■ Brief
Find each line in the records below that contains the string "digitalselling" and copy it out. Case counts.

■ Provided information
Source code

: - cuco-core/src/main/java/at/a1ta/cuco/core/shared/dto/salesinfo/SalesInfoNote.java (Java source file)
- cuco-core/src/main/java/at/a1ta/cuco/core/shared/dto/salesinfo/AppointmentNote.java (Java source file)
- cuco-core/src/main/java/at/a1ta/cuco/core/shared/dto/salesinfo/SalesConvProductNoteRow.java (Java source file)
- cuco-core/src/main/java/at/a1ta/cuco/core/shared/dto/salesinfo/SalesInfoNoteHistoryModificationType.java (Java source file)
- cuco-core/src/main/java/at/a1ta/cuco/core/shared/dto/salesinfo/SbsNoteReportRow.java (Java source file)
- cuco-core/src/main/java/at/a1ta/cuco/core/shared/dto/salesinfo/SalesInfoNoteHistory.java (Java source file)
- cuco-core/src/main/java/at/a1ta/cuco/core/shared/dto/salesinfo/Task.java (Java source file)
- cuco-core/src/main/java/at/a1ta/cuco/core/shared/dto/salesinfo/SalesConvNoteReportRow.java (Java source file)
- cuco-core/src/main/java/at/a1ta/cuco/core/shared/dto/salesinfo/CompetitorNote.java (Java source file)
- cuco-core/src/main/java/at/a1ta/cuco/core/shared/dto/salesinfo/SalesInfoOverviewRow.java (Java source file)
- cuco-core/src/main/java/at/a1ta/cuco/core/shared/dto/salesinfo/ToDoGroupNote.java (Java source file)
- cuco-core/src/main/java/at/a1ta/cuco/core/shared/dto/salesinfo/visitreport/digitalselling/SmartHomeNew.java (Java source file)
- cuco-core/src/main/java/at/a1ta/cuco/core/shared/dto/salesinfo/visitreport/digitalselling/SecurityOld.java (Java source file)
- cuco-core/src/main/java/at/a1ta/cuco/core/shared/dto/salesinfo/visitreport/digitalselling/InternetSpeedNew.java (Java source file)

■ Completed exercise
- cuco-core/src/main/java/at/a1ta/cuco/core/shared/dto/salesinfo/visitreport/digitalselling/SmartHomeNew.java (Java source file)
- cuco-core/src/main/java/at/a1ta/cuco/core/shared/dto/salesinfo/visitreport/digitalselling/SecurityOld.java (Java source file)
- cuco-core/src/main/java/at/a1ta/cuco/core/shared/dto/salesinfo/visitreport/digitalselling/InternetSpeedNew.java (Java source file)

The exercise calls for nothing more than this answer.